据英国文学评论家J.A.唐尼(J.A. Downie)在《乔纳森·斯威夫特:政治作家》一书中的考证,晚年的斯威夫特虽然病魔缠身,但他仍矢志不渝从事慈善事业——1735年,他对友人坦承:他念兹在兹的是如何将有限的遗产“最大限度地运用于社会公益”。他呼吁开办慈善学校,让贫困儿童免费入学;他筹措并发放无息贷款(从五十镑到一百镑不等),帮助小商人和手艺人创业;他对教堂附近农场加以改进,并一再减免地租;此外,他还号召社会各阶层更广泛的施舍,协力解决都柏林贫民窟的社会问题,尤其是贫困人口问题——这也是他撰写雄文《一个温和的建议》(“A Modest Proposal”)的初衷。

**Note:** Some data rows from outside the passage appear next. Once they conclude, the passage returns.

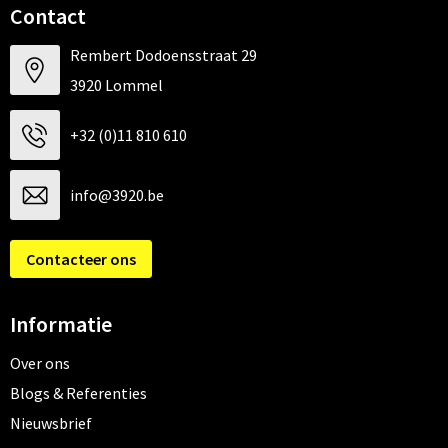
Contact
Rembert Dodoensstraat 29
3920 Lommel
+32 (0)11 810 610
info@3920.be
Contacteer ons
Informatie
Over ons
Blogs & Referenties
Nieuwsbrief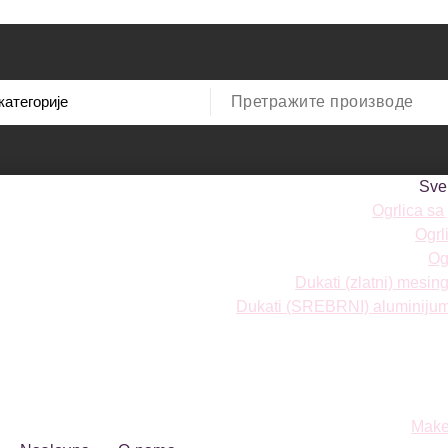
Sve
Ogrlica sa
Ogrl
Ogr
Dukati (zlatni) mesi
Dukati (SREBRNI) aluminiju
Make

1736年,爱尔兰下议院通过一项收回教堂租地的法案,此举将令成千上万租地耕作的贫民无家可归。斯威夫特怒不可遏,发表讽刺诗作《疯人俱乐部》(“The Legion Club”),痛斥议会议员丧心病狂,他们把爱尔兰变成了一座疯人院。《疯人俱乐部》是斯威夫特晚年最后一部主要作品,而作品中锋芒毕露的讥刺和嘲讽却丝毫也不逊于当年。他在《格利佛游记》结尾交待:格利佛自慧骃国归来,宁愿每天与马厩中的马匹“交谈数小时”,亦不愿访友接客——在举世皆醉的外部环境下保留了一份难得的清醒。

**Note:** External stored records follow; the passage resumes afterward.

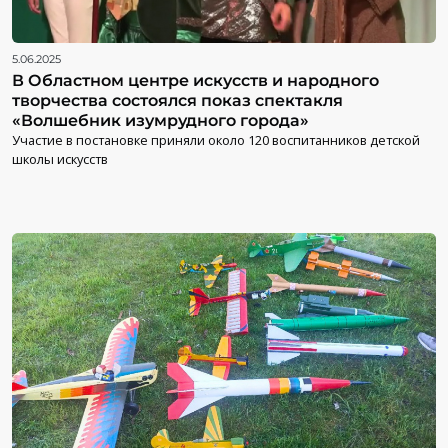
5.06.2025
В Областном центре искусств и народного
творчества состоялся показ спектакля
«Волшебник изумрудного города»
Участие в постановке приняли около 120 воспитанников детской
школы искусств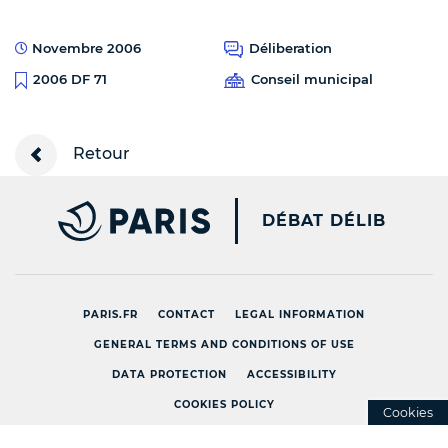
Novembre 2006
Déliberation
Conseil municipal
2006 DF 71
Retour
PARIS.FR [NEW WINDOW
DÉBAT DÉLIB
PARIS.FR
CONTACT
LEGAL INFORMATION
GENERAL TERMS AND CONDITIONS OF USE
DATA PROTECTION
ACCESSIBILITY
COOKIES POLICY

在1730年代出版的自挽诗中,斯威夫特曾不无伤感地怨叹他的寂寞身后名:“一年过去,情景迥异,/教长已经不再被提起;/唉!现在没人泪眼模糊,/就好像他从未存在过。/阿波罗宠爱之人现在哪里?/他已离世,他的作品也随他而去/二者的命运何其相似。”但历史证明,他的担心纯属多余。两个世纪后,爱尔兰诗人、爱国志士叶芝将斯威夫特自撰的拉丁文墓志铭译成英文(收入其诗集《旋梯》[The Winding Stair,1933]):“斯威夫特的航船已驶入安息之港;/在那里,狂暴的义愤/再也不能撕裂他的胸膛。/糊涂迷惘的世人,要是有胆量,/你就仿效他吧;他是/为人类的自由而献身。”——毫无疑问,对于捍卫自由的英雄豪杰,历史当永久铭记。